I always appreciate reader input.  The comments and questions you send provide a real-world glimpse of items on drivers’ minds.  Here’s a sample of those communications.

A common query came in from L.H., who wrote, “What is the passing rule for passing a school bus on the many new two lane with a center lane.  For example, the Waikiki road out north.  Do both sides have to stop as in the normal law for both directions stopping for a stopped school bus?”

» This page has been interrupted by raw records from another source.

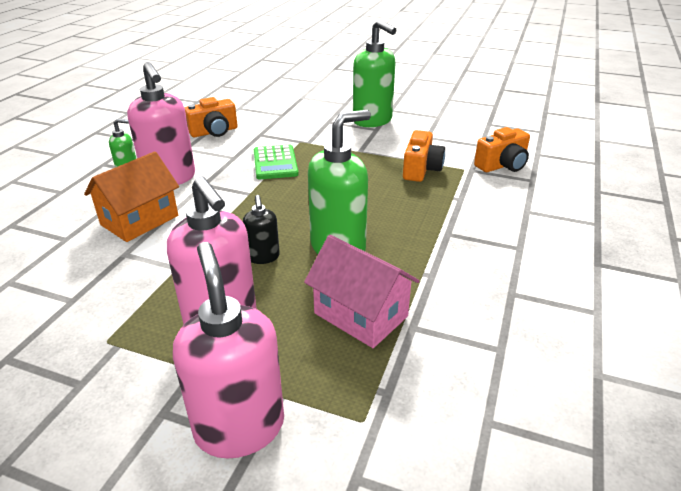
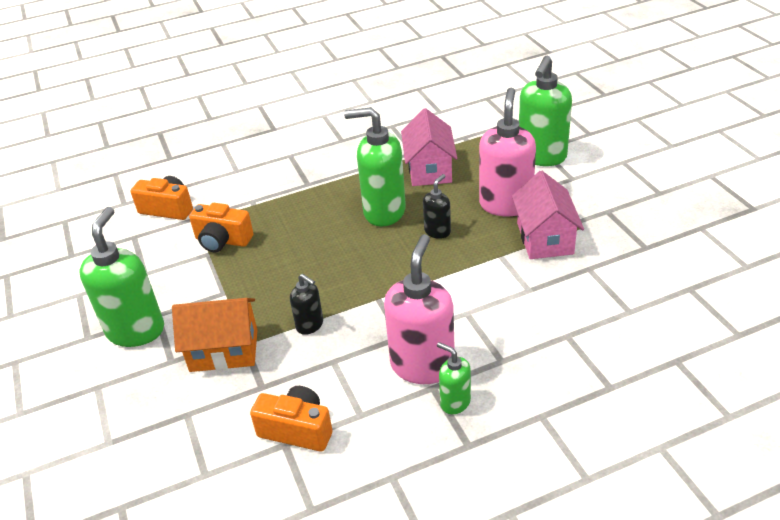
camera: 130 degrees left, 5 degrees up
(139, 220) = (493, 321): orange house -> orange house (224, 350)
(142, 306) = (544, 238): none -> pink house
(239, 427) = (541, 156): pink soap dispenser -> green soap dispenser
(275, 163) = (310, 325): green calculator -> black soap dispenser
(421, 169) = (222, 241): orange camera -> orange camera turned 135 degrees counterclockwise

I’m not certain about Waikiki road, but one of the following passages from the Washington law, RCW 46.61.370, should be applicable:  (2) The driver of a vehicle upon a highway divided into separate roadways as provided in RCW 46.61.150 need not stop upon meeting a school bus which is proceeding in the opposite direction and is stopped for the purpose of receiving or discharging school children.  (3) The driver of a vehicle upon a highway with three or more marked traffic lanes need not stop upon meeting a school bus which is proceeding in the opposite direction and is stopped for the purpose of receiving or discharging school children.

Provision (1) of that law specifies, of course, under most conditions:  The driver of a vehicle upon overtaking or meeting from either direction any school bus which has stopped on the roadway for the purpose of receiving or discharging any school children shall stop the vehicle before reaching such school bus when there is in operation on said school bus a visual signal as specified in RCW 46.37.190 and said driver shall not proceed until such school bus resumes motion or the visual signals are no longer activated.

RCW 46.61.150 referenced in part (2) defines divided roadways:  Whenever any highway has been divided into two or more roadways by leaving an intervening space or by a physical barrier or clearly indicated dividing section or by a median island not less than eighteen inches wide formed either by solid yellow pavement markings or by a yellow crosshatching between two solid yellow lines so installed as to control vehicular traffic, every vehicle shall be driven only upon the right-hand roadway unless directed or permitted to use another roadway by official traffic-control devices or police officers.

An observance by J.R provides a good reminder to check vehicle lighting.  He commented, “I have lived in many towns in both the U.S. and Europe, and I have never witnessed an entire County like Spokane, with so many autos having:  headlights, stop lights, tail lights, day lights and even back-up lights BURNT OUT!  And I would very much like your input.”

I don’t know if this condition is due to an abundance of bumpy roads, vehicle-owner neglect, of both, but I have noticed it too.  Take a walk-around check of your lights — they are a big aid to seeing and being seen, especially during winter conditions.

J.S. added punctuation to my column aimed at curbing road rage by opining, “Good and timely article on curbing road rage. I am still shaken by the tragic murder in Idaho which allegedly began as a road rage incident. Unbelievable! Anyway, I always enjoy your column. I wish everyone would read today’s.”

Learn to stave off escalating anger.  Try to avoid the “short fuse” that can develop from the added stress of holidays, winter driving and the election.